(Task): Please pick out every line in the listing that contains the word "Unreal", and copy each one; case counts.
________________________
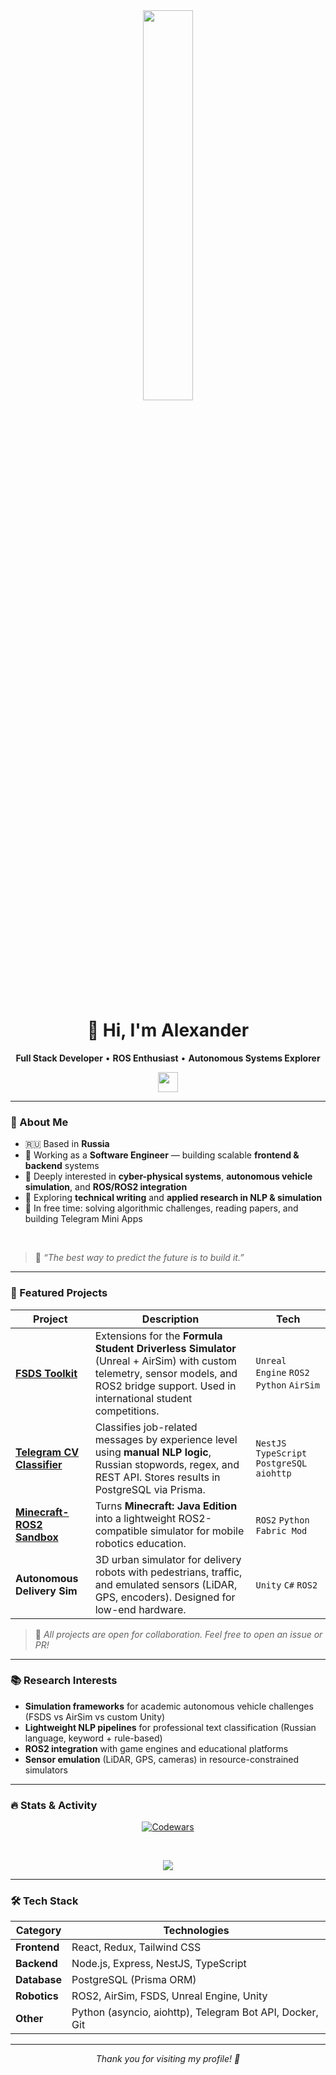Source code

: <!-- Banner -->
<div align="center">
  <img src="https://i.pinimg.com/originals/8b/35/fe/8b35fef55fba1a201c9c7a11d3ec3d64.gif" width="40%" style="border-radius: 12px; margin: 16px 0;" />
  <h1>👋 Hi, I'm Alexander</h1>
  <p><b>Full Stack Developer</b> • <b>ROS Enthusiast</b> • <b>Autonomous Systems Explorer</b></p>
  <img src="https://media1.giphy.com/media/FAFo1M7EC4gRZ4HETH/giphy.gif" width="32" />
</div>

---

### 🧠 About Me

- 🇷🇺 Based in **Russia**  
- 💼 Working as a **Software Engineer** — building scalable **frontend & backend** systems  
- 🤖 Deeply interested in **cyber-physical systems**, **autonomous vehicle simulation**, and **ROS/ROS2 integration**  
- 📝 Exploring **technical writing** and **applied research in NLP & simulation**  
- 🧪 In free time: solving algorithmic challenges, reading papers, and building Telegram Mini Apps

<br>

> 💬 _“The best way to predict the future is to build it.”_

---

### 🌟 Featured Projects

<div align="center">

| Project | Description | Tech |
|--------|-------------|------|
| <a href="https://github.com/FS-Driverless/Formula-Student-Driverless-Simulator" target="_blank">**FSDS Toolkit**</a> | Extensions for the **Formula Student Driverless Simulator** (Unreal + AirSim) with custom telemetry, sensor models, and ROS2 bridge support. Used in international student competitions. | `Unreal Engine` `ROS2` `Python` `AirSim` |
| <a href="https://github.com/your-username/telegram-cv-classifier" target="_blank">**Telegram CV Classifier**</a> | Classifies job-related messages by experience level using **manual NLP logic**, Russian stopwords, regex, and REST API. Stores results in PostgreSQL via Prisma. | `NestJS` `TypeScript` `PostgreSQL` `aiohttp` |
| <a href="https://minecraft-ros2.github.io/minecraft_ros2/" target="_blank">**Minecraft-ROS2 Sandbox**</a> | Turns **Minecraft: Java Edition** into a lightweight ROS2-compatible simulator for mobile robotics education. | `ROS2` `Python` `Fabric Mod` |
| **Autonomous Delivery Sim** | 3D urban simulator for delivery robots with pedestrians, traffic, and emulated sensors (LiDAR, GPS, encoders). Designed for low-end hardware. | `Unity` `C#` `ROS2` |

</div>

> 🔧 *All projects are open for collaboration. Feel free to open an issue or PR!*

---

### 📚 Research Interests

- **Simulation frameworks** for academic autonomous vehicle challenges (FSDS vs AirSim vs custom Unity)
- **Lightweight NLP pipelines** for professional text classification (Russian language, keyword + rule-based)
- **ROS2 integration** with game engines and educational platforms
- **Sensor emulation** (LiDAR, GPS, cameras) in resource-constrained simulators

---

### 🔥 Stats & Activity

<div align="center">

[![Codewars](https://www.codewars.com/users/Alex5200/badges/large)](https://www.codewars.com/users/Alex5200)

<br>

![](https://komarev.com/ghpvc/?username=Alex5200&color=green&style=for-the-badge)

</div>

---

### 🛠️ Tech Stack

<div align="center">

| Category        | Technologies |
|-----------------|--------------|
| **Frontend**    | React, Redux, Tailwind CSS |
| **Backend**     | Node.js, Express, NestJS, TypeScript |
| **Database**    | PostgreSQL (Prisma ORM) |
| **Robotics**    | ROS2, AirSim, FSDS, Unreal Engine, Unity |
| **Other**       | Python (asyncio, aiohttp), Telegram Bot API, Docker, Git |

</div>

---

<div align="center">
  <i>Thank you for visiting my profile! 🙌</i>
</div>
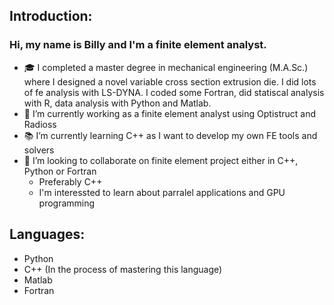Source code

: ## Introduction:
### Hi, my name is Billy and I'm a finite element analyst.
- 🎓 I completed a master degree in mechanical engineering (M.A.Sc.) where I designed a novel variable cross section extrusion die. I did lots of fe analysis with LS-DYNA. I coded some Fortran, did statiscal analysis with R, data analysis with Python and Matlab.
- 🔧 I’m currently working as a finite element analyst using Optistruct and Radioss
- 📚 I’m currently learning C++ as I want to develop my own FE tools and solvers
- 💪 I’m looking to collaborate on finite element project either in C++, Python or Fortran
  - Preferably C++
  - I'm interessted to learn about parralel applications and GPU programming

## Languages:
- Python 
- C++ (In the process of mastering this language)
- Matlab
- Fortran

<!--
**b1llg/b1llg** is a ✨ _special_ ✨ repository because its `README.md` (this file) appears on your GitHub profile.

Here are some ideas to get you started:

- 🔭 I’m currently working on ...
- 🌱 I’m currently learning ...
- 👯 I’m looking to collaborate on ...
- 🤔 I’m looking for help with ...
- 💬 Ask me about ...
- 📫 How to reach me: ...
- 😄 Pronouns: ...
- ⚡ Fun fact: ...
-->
________________________
(Answer below):
| <a href="https://github.com/FS-Driverless/Formula-Student-Driverless-Simulator" target="_blank">**FSDS Toolkit**</a> | Extensions for the **Formula Student Driverless Simulator** (Unreal + AirSim) with custom telemetry, sensor models, and ROS2 bridge support. Used in international student competitions. | `Unreal Engine` `ROS2` `Python` `AirSim` |
| **Robotics**    | ROS2, AirSim, FSDS, Unreal Engine, Unity |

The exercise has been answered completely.